--- BEGIN QUOTED TEXT ---
# Hard Lotion Packaging



## jkm8113 (Aug 21, 2012)

I received a container of hard lotion in a small round tin as a gift.  I have found a recipe that I think will make something similar and want to make some, but I don't know where I could find tins to put the round bars in.  Anyone have a good source.  I am looking for something about 2.5" in diameter and maybe .75" deep.  Thanks.


----------



## Genny (Aug 21, 2012)

Here's a list of some suppliers that carry them:
Natures Garden Candles (http://www.naturesgardencandles.com/can ... -Tins.html)
Brambleberry (http://www.brambleberry.com/Candle-Tins-P3304.aspx)
SKS (http://www.sks-bottle.com/340c/SearchIndexMetal.html)
Container & Packaging (http://www.containerandpackaging.com/ca ... list&0&0,0)
Specialty Bottle (http://www.specialtybottle.com/metalcontainers.aspx)
Candlewic (http://www.candlewic.com/store/category ... dle%20Tins)
New Directions (http://www.newdirectionsaromatics.com/p ... -2_90.html)
Wholesale Supplies Plus (http://www.wholesalesuppliesplus.com/St ... Metal+Tins)
Peak (http://www.peakcandle.com/products/Trav ... C1040.aspx)
MMS (http://www.thesage.com/catalog/LipBalmContainers.html)
Candle Cocoon (http://candlecocoon.com/itemlisting.asp?ID=6&G=10)

Also, if you have a Dollar Tree or a Craft Store (Hobby Lobby, Joann Fabrics, Michaels, etc) near you, most of them carry tins as well.


----------



## Genny (Aug 21, 2012)

Completely forgot some more:
http://www.nuscentscandle.com/2WINTIN.html
on Etsy http://www.etsy.com/search/supplies?q=c ... in=0&max=0


----------



## jkm8113 (Aug 21, 2012)

Oh my, thank you for such a wonderful list.  I am off to check them out now.  Thanks again.


----------



## Genny (Aug 21, 2012)

You're welcome. Have fun looking. I hope I didn't overwhelm you LOL


----------



## Flameflightcc (Aug 22, 2012)
--- END QUOTED TEXT ---
GIVEN EXERCISE 1:
In the forum thread on hard lotion packaging, which craft stores are named as likely places to carry tins?
GIVEN EXERCISE 2:
Copy the passage of the hard lotion packaging thread that runs from "Here's a list" to "(http://www.newdirectionsaromatics.com/p ... -2_90.html)".
Rely only on the forum thread about hard lotion packaging.
--- BEGIN DATA LISTING ---
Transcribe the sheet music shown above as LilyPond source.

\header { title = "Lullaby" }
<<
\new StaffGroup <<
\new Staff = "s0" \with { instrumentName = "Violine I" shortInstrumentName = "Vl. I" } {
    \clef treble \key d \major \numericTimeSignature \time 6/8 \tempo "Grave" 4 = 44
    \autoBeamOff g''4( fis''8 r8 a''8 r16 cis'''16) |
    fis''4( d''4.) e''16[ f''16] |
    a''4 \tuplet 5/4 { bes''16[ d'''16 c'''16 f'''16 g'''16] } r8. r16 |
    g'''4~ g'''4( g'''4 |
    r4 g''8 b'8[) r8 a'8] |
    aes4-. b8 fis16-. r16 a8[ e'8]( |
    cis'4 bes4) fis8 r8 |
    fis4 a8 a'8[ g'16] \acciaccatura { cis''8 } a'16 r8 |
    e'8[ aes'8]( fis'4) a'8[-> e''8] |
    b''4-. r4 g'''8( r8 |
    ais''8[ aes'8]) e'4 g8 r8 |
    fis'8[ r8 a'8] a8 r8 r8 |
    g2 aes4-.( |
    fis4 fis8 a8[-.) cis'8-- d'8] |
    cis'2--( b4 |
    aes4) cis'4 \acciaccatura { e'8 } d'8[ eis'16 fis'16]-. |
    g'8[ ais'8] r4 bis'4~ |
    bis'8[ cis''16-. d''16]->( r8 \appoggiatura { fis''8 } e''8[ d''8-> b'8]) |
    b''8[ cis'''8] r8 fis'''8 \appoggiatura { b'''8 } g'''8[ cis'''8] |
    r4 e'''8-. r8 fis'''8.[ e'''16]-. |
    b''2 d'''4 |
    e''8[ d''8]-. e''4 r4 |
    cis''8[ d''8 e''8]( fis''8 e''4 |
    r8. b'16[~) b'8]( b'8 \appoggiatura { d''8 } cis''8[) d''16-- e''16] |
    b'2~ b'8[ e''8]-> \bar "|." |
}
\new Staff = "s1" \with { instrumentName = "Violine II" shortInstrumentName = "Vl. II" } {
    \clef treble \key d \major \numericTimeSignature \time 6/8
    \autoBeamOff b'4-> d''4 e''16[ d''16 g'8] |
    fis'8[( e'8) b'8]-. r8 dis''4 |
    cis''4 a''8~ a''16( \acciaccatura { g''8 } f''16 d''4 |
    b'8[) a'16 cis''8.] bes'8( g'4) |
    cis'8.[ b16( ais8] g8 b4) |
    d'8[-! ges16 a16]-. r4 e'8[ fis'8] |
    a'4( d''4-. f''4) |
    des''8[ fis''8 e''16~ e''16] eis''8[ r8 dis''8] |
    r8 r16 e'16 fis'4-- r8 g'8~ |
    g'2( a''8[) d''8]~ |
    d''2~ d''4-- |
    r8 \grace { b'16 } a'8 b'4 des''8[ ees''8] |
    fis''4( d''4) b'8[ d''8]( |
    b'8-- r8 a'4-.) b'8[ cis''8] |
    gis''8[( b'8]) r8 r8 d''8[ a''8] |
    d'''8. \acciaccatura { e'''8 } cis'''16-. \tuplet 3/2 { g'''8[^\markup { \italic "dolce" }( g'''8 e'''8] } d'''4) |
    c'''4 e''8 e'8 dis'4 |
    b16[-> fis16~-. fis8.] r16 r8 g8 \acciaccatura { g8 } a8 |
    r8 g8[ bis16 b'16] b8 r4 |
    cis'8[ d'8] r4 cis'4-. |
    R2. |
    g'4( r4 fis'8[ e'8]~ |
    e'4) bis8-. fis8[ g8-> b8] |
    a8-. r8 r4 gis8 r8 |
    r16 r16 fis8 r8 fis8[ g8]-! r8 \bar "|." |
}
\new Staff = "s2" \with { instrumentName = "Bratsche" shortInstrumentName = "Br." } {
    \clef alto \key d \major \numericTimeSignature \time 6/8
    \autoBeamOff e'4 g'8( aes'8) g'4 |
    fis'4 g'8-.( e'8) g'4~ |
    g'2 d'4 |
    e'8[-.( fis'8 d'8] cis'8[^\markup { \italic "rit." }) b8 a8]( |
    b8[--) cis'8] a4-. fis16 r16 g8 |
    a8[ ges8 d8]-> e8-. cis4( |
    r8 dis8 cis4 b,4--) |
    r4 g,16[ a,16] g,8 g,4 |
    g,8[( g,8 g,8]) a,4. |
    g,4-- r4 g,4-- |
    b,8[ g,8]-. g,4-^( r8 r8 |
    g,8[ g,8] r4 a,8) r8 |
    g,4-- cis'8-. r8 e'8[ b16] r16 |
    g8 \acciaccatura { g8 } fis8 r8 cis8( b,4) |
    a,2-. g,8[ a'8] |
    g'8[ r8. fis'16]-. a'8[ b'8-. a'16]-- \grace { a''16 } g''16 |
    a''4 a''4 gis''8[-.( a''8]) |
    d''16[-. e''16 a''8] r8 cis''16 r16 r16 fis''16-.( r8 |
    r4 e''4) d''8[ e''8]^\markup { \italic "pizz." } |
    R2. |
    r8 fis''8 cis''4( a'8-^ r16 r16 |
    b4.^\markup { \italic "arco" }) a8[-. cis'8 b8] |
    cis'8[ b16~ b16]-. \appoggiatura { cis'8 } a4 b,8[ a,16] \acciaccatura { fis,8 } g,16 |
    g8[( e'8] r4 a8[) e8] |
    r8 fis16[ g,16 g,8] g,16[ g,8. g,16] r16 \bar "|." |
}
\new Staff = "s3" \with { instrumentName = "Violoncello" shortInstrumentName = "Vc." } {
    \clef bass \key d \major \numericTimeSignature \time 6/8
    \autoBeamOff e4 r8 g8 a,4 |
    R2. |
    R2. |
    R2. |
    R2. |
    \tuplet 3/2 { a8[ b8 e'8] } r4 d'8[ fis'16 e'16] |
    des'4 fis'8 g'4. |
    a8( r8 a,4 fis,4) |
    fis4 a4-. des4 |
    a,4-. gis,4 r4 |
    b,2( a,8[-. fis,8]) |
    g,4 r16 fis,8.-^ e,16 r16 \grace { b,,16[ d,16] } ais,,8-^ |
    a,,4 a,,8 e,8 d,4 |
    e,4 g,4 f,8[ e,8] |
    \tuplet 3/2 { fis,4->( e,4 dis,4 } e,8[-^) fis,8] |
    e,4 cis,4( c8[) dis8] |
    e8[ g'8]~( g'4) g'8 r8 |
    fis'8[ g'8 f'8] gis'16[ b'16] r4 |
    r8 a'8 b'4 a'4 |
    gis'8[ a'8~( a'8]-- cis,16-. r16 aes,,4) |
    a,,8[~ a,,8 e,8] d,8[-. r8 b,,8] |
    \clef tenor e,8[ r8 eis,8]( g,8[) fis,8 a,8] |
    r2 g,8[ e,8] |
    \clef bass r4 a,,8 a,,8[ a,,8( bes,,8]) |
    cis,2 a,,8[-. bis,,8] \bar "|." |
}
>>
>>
--- END DATA LISTING ---
TASK OUTPUT 1:
Hobby Lobby, Joann Fabrics, Michaels

TASK OUTPUT 2:
Here's a list of some suppliers that carry them:
Natures Garden Candles (http://www.naturesgardencandles.com/can ... -Tins.html)
Brambleberry (http://www.brambleberry.com/Candle-Tins-P3304.aspx)
SKS (http://www.sks-bottle.com/340c/SearchIndexMetal.html)
Container & Packaging (http://www.containerandpackaging.com/ca ... list&0&0,0)
Specialty Bottle (http://www.specialtybottle.com/metalcontainers.aspx)
Candlewic (http://www.candlewic.com/store/category ... dle%20Tins)
New Directions (http://www.newdirectionsaromatics.com/p ... -2_90.html)